Traditional workspaces: Workspace storage
Serverless workspaces: Managed services

MLflow Models

Traditional workspaces: Workspace storage bucket in your AWS account
Serverless workspaces: The workspace's default storage

Traditional workspaces: Workspace storage
Serverless workspaces: Managed services

Lakeflow Declarative Pipelines

Traditional workspaces: If you use a DBFS path in your DBFS root, this is stored in the workspace storage bucket in your AWS account.
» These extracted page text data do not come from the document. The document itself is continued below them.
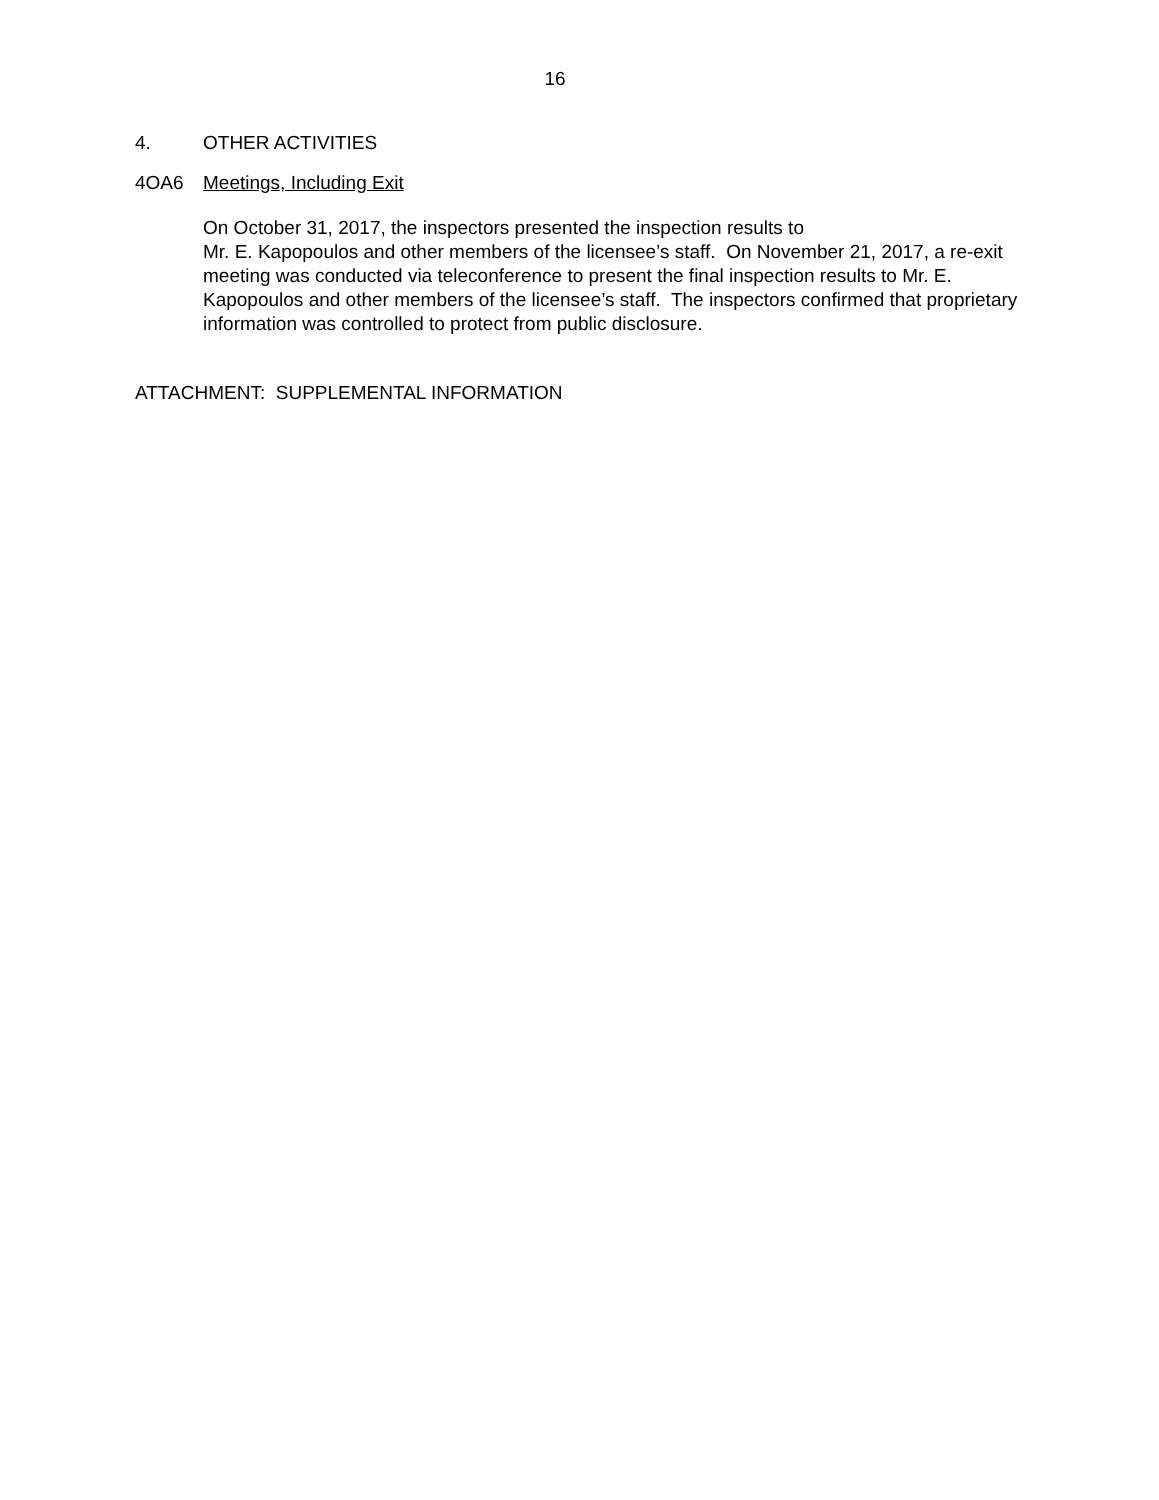16
4. OTHER ACTIVITIES
4OA6 Meetings, Including Exit
On October 31, 2017, the inspectors presented the inspection results to
Mr. E. Kapopoulos and other members of the licensee’s staff. On November 21, 2017, a re-exit meeting was conducted via teleconference to present the final inspection results to Mr. E. Kapopoulos and other members of the licensee’s staff. The inspectors confirmed that proprietary information was controlled to protect from public disclosure.
ATTACHMENT: SUPPLEMENTAL INFORMATION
This does not apply to DBFS paths that represent mount points to other data sources.
Serverless workspaces: The workspace's default storage

Traditional workspaces: Workspace storage
Serverless workspaces: Managed services

Interactive notebook results

Traditional workspaces: By default, when you run a notebook interactively (rather than as a job) results are stored in the control plane for performance with some large results stored in your workspace storage bucket in your AWS account. You can choose to configure Databricks to store all interactive notebook results in your AWS account.
Serverless workspaces: The workspace's default storage

Traditional workspaces: For partial results in the control plane, use a customer-managed key for managed services. For results in the workspace storage bucket, which you can configure for all result storage, use a customer-managed key for workspace storage.
Serverless workspaces: Managed services

Serverless compute and customer-managed keys

Databricks SQL Serverless and serverless compute support:

  • Keys for managed services like Databricks SQL queries, query history, notebook source and metadata, and vector search indexes and metadata.
  • Workspace storage keys including root storage for Databricks SQL and notebook results.

Encryption for remote EBS volumes does not apply to serverless compute because disks for serverless compute resources are short-lived and tied to the lifecycle of the serverless workload. When serverless compute resources are stopped or scaled down, the VMs and their storage are destroyed.

Model Serving

Resources for Model Serving, a serverless compute feature, are generally in two categories:

  • Resources that you create for the model are stored in your workspace's root storage. This includes the model's artifacts and version metadata. Both the workspace model registry and MLflow use this storage. You can configure this storage to use customer-managed keys.
  • Resources that Databricks creates directly on your behalf include the model image and ephemeral serverless compute storage. These are encrypted with Databricks-managed keys and do not support customer-managed keys.